Spanning the entirety of his prolific career, the letters begin with O’Nolan’s early attempts at inveigling publishers into taking At Swim, and end with his alcohol-induced decline and eventual death on April Fool’s day, 1966. Among the juvenilia is an uproarious contretemps with Sean O’Faolain and Frank O’Connor in the pages of The Irish Times. What began as pugilistic bravado risked descent into actual fisticuffs; O’Nolan threatened to give O’Connor ‘the mother and father of a beating.’ Another early gem showcases O’Nolan at his burlesque best, lampooning Joycean braggadocio: ‘it is a pity you did not like my beautiful book. As a genius, I do not expect to be readily understood.’ The popularity of these exchanges would earn him a permanent column, under yet another hilarious pseudonym, Myles na gCopaleen.
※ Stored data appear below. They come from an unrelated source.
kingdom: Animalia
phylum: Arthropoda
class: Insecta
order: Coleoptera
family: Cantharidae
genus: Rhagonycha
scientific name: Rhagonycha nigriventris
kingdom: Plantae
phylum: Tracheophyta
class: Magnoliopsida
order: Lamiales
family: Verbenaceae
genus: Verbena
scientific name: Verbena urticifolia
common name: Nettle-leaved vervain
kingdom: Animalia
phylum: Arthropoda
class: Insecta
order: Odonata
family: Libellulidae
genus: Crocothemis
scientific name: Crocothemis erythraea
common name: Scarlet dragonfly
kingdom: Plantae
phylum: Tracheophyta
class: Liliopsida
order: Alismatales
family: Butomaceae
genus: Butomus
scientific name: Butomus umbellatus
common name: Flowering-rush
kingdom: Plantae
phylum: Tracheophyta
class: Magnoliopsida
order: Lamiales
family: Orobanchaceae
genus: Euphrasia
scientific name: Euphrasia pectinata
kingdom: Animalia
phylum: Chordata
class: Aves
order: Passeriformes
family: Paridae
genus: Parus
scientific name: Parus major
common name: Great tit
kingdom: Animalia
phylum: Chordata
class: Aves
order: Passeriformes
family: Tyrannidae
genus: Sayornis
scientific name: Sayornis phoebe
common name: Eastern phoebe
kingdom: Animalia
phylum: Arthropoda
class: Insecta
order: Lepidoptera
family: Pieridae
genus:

The letters after about 1960, however, offer less by way of mirth. An infirmed O’Nolan is increasingly bed-bound, and is diagnosed with throat cancer in June 1963. He becomes more irascible, almost assaulting the ‘surgeon bastard’ who botched a kidney biopsy, before discharging himself against all sound advice. While the topics of his deteriorating health and travails with his final novel, The Dalkey Archive, are relayed with typical comic verve – confined to a chair after breaking his leg, he compares himself to a ‘stricken Dracula’ – many of the letters are plainly poignant: one senses an ominous realisation in phrases like, ‘I’m not in any serious trouble.’

A drawback to being as persistently funny as O’Nolan is that it risks countermanding our inclination towards empathy: it is often assumed the comic will glean the comedic from the tragic. His other distinguishing feature, how he decants himself into various textual personae, can lead us to forget, too, that alcoholism was a trait not solely of his – however lively – paginations, but of the flesh-and-blood O’Nolan. As Maebh Long writes in an excellent introduction to the collection, his addiction has long been sentimentalised.

The editors of this collection deal commendably with the complexities of curating O’Nolan’s letters. It’s at times difficult be sure of whom precisely we are reading, from whom a letter is being sent, and to whom one is being addressed. But such is the nature of the fun.